Description
To a church that increasingly addresses itself to biblically illiterate people, to people who may have little or no church experience, and to those who simply call themselves spiritual-but-not-religious, Don Collett’s look at the Christian year inspired by the work of the great Canadian scholar Northrop Frye offers a priceless gift.
“Frye conceived of a world beyond the normal confines of Christian doctrine and theology,” writes Collett, “and then found a place for Christian doctrine and theology to provide the hope this world needs.” This movement, says Collett, allows us to “begin conversations that seem wholly secular” – conversations that happen in “language” most familiar to people today, both inside and outside the church – “and arrive at the vocabulary of the spiritual life.”

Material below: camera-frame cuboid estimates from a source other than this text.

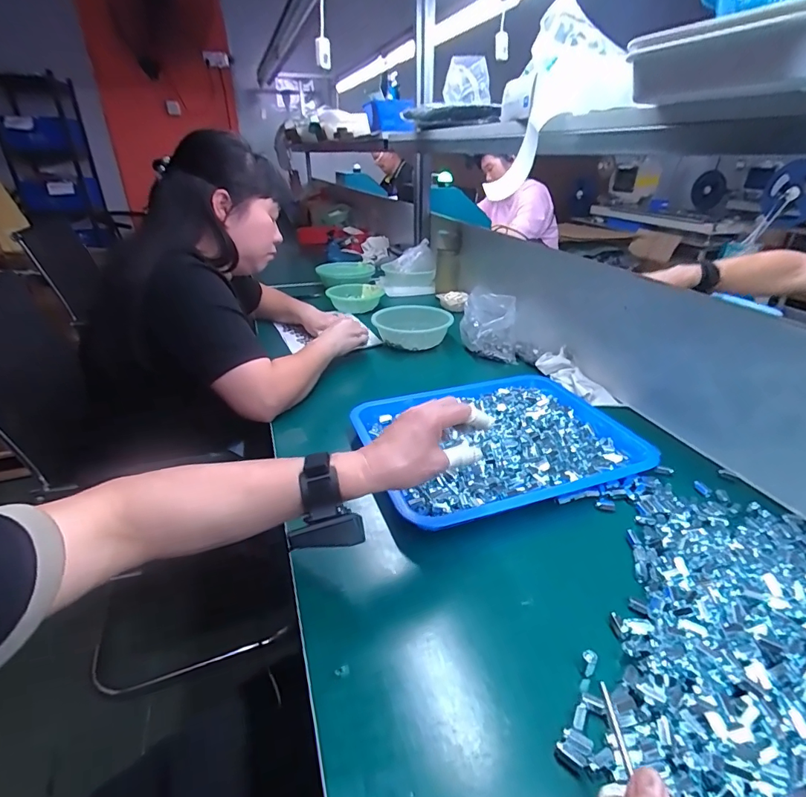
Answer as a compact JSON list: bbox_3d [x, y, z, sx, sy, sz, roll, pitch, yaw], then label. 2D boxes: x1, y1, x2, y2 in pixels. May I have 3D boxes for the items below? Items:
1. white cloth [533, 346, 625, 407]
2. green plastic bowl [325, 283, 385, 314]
[{"bbox_3d":[0.332,-0.040,0.873,0.080,0.039,0.181,-9,30,-17],"label":"white cloth"},{"bbox_3d":[-0.138,-0.294,1.328,0.159,0.055,0.149,1,29,1],"label":"green plastic bowl"}]

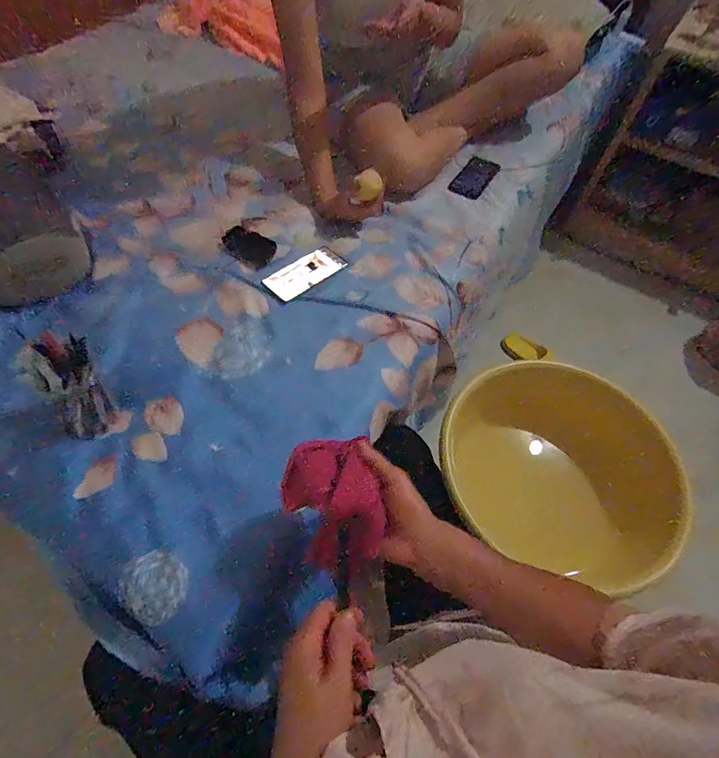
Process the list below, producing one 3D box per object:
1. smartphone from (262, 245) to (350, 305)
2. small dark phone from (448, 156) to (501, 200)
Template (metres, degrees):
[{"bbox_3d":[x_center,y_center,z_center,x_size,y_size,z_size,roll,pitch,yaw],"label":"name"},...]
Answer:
[{"bbox_3d":[-0.104,-0.207,0.843,0.168,0.006,0.072,-38,68,-25],"label":"smartphone"},{"bbox_3d":[0.286,-0.498,1.071,0.074,0.015,0.168,34,62,5],"label":"small dark phone"}]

While the seasons of the Christian year – Advent, Christmas, Epiphany, Lent, Easter, and Pentecost – may seem arcane to many, Collett uses this method of structuring the year as a way to draw forth insights into what he calls the Universal Spirit, spiritual truths which may be applied in the course of a person’s everyday life. “There is a comprehensive way for living a human life that both Northrop Frye and I see flowing from the biblical tradition unconstrained by the weight of orthodox theology. Just as Michelangelo said he found Moses in a block of Carrera marble, so in biblical myth we find a universality that provides meaning in the course of human life and action. It seems a vastly rich and fertile place to survey the human landscape and to find the Universal Spirit’s place within it.”
Universal Spirit is not a systematic treatment of the work of Frye. Sometimes Frye provides the centre for Collett’s meditations, at other times Frye provides a jumping off point. “I think of them as a survey of my spiritual passion with the aid, at times, of the spiritual passion of another kindred spirit, similar to how jazz musicians riff off one another in performance.